Jenny’s Wednesday Ceramics



Watermelon Frost Extract Spray: 

Gui Lin Xi Gua Shuang Herbal Extract


What are your must-haves in your kitchen (tools, ingredients, books, etc.)?

Tools - microplane (for grating garlic), a good knife (I use Misono), a good cutting board (I use Boos), and a bench scraper to make cutting and scraping things easier. Books I love: The Noma Book of Fermentation, as well as Mastering Pasta by Marc Vetri.  

What's your opinion of the adage "food is medicine?" What is a food-based item that you take/consume for wellness?
Food absolutely is medicine - it affects how our bodies react with the outside world, it changes our mental well-being, it also shapes our relationship with other people. It is preventative care! Even basic things like drinking enough water is an important part of being healthy and taking care of our bodies. I'm not super innovative in saying this, but something I've done ever since I was young is to drink hot ginger tea when I have a cold, or make myself chicken soup when I'm sick. 

Could you share one or two health-conscious recipes with us, in which you used ingredients inspired by traditional medicine or nature?

Natural Shapes is a simple recipe, but one of my favorite things I’ve made! 

I had fallen into a pattern of forcing food to bend to my will — pulverizing springy greens into purées for smooth lines, shaving down cuts of meat until perfectly angular, hole punching out circles from leaves and root vegetables. 

For this dish, I decided to put that approach aside and retain natural organic edges and veiny pieces of the ingredient. I felt distinctly more invested in keeping its original flavor intact too. I focused on compressing and sharpening what I already loved in the raw materials, instead of my usual modifying and reshaping. Chasing that clarity is honestly not a strength of mine, so this recipe had me in a head-clearing exercise as much as a technical one. It felt good to take a breath at what would’ve once been a halfway point, let go and say, “that’s enough.” Maybe that’s the acceptance I needed to hear for my own self, too.

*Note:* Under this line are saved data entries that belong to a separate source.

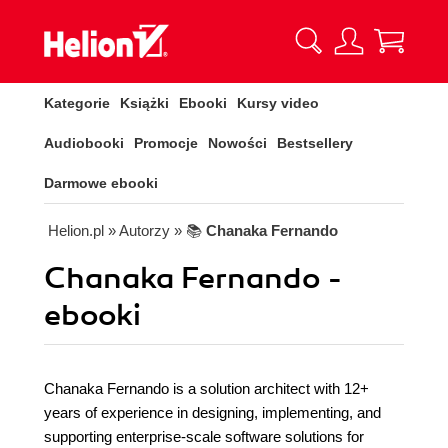
Kategorie
Książki
Ebooki
Kursy video
Audiobooki
Promocje
Nowości
Bestsellery
Darmowe ebooki
Helion.pl
» Autorzy
» 📚
Chanaka Fernando
Chanaka Fernando -
ebooki
Chanaka Fernando is a solution architect with 12+
years of experience in designing, implementing, and
supporting enterprise-scale software solutions for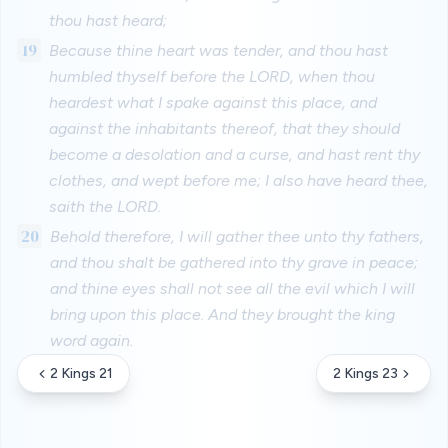
thou hast heard;
19
Because thine heart was tender, and thou hast
humbled thyself before the LORD, when thou
heardest what I spake against this place, and
against the inhabitants thereof, that they should
become a desolation and a curse, and hast rent thy
clothes, and wept before me; I also have heard thee,
saith the LORD.
20
Behold therefore, I will gather thee unto thy fathers,
and thou shalt be gathered into thy grave in peace;
and thine eyes shall not see all the evil which I will
bring upon this place. And they brought the king
word again.
2 Kings 21
2 Kings 23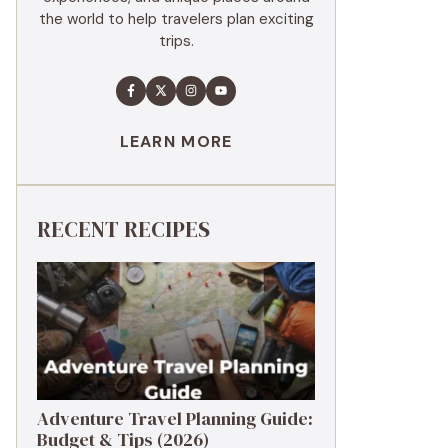
the world to help travelers plan exciting
trips.
LEARN MORE
RECENT RECIPES
Adventure Travel Planning Guide:
Budget & Tips (2026)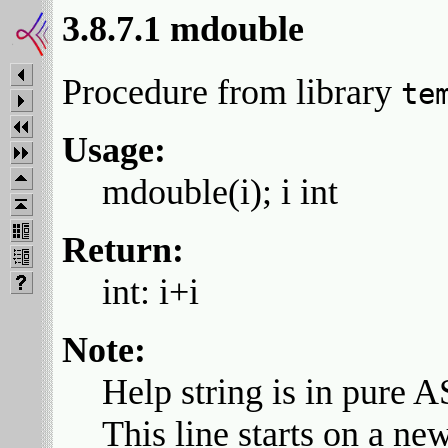
3.8.7.1 mdouble
Procedure from library
te
Usage:
mdouble(i); i int
Return:
int: i+i
Note:
Help string is in pure A
This line starts on a new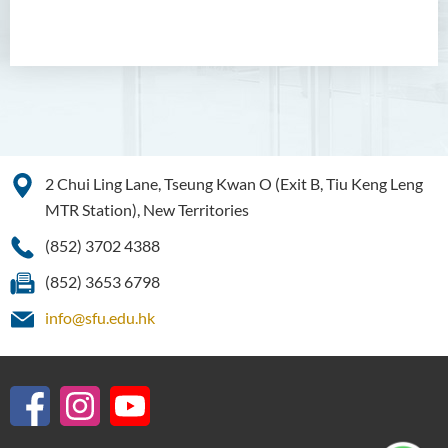
Bachelor of Crime and
Security Science (Honours)
Bachelor of Education
(Honours) in Early
Childhood Education (Full-
time)
Bachelor of Health Sciences
2 Chui Ling Lane, Tseung Kwan O (Exit B, Tiu Keng Leng
(Honours) (Part-time Top-up
MTR Station), New Territories
Programme)
(852) 3702 4388
Bachelor of Nursing
(Honours)
(852) 3653 6798
info@sfu.edu.hk
Introduction
Programme Objectives
Programme Learning
Outcomes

This dish is Raw spot prawn dressed in lacto-tomato water and Indonesian salt; paired with enoki mushrooms that had been dehydrated overnight, then re-hydrated in a spot prawn and roast duck broth, then pan-fried in shallot oil to golden brown; plus a few flecks of garlic scape and watercress (hidden below).

One of my foundational recipes is my Silkie Chicken Soup. I fall back on this whenever I need comfort or care, when I’m sick. I made this back when I first moved to New York and saw photos of college friends gathered for a group reunion. It was then I realized I was solidly out of their lives, and needed the soothing warmth from my Herbal Silkie Soup.




“Natural Shapes”



Silkie Chicken Herbal Soup  




Herbs used in Recipe: shan yao (Chinese yam), goji, jujube date, dried lily bulb


Which body constitution do you have and how will your daily ritual change after finding out?

Type C: Constitution of Yang Deficiency! Looks like I should be making lamb soup this winter to keep me warm, and that’s SUPER exciting to me!